Лабух - Владимир Прокофьевич Некляев 21 стр.


Луна вынырнула, и я на самом деле - или как раз не на самом деле - увидел… Не знаю, из чего и как оно возникло - из колдовства, из галлюцинаций, из преломлений света?.. - но там, где только что стояла Ли - Ли, из пустоты, из мглы, из разрывистого в летучих тучах лунного света и трепещущего огня свечей соткалась, слепилась Амиля. Я узнал ее, как будто видел раньше… Похожая на Ли - Ли, она возникла на фоне луны ровно–ровненько на линии, пополам разделяющей треугольник могильной плиты и треугольник цепной ограды, на одной линии с крестом над валуном и свечой на шее лебедки. На Амили белело узорчатое свадебное платье, лицо ее было спокойным, глаза закрытыми - она плавала немного из стороны в сторону и взад–вперед, и только этим и выдавала себя: это все же была или душа Амили, или привидение, но не человек.

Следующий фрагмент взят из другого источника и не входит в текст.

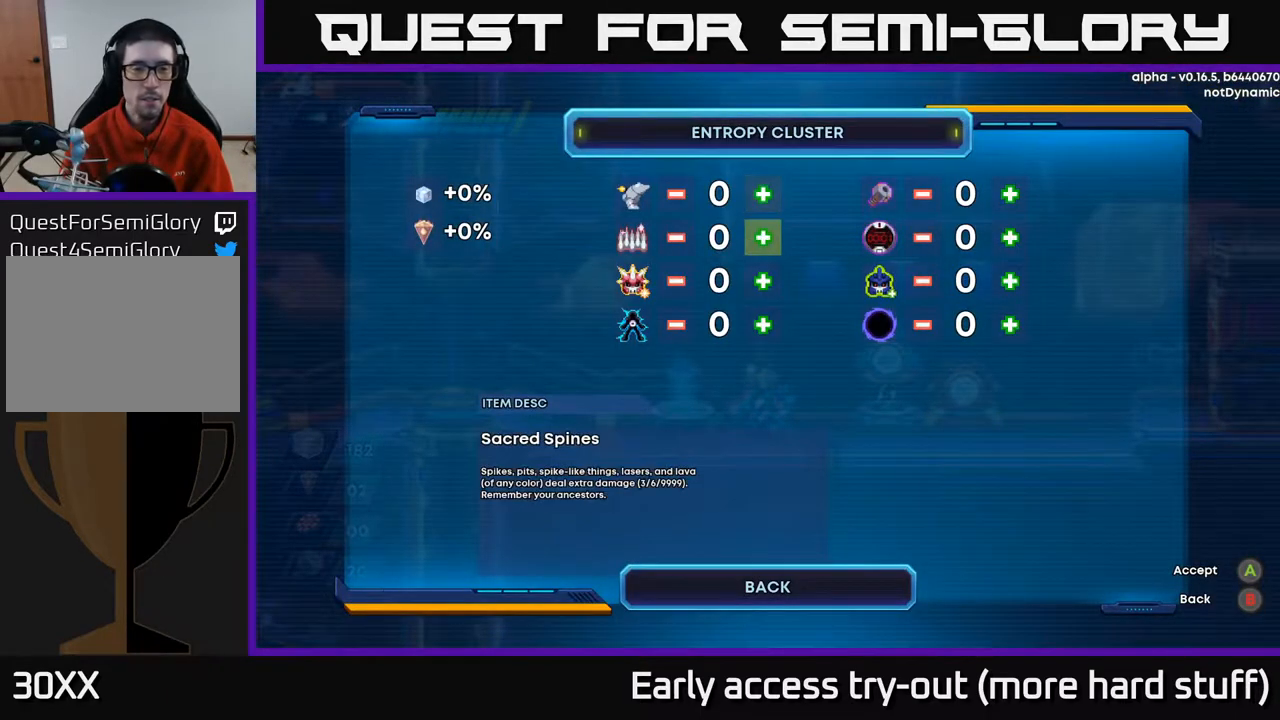
{"buttons": [], "right_stick": "center", "events": []}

- Можешь спросить у нее о чем–нибудь, - шепнула Ли - Ли. - Только тихо.

О тишине она могла и не говорить, тут хотел бы крикнуть - рта не откроешь…

- Что спросить?..

- Что хочешь… О себе, о ком–то…

О себе, увидев Амилю, я всю напрочь забыл, поэтому спросил:

- Ли - Ли любит меня, Амиля?..

Амиля улыбнулась и плавно, плывуче кивнула головой: "Любит…"

- Я это сама тебе сказать могла, - прошептала Ли - Ли. - Знаешь, чего она хочет?..

- Чего?..

- Чтобы мы полюбились… Здесь, при ней… И с ней…

- Не выдумывай, Ли - Ли… На кладбище…

- Ей все равно, где… Она умерла, не изведав, и теперь хочет, хочет и хочет… - Ли - Ли уже расстегнула мне ремень, в этом она наловчилась. - Я сяду на тебя…

- Ли - Ли…

Повернувшись, Ли - Ли подсела на меня, сразу наделась, - она была без трусиков, знала, зачем на кладбище едет… Внутри была она мокрая, будто успела кончить.

- Так… Глубже… О…

Мне неловко было, прах ее возьми…

- Ли - Ли…

- Иди к нам, Амиля… Иди к нам…

- Не зови ее… Я с ума сойду…

- Она хочет…

- Это призрак, Ли - Ли… Ничего он… она не хочет… Не может она хотеть…

- Она подойти не может, ей нельзя… Пошли к ней…

- Ли - Ли…

- Она зовет, я слышу… Только не выходи из меня…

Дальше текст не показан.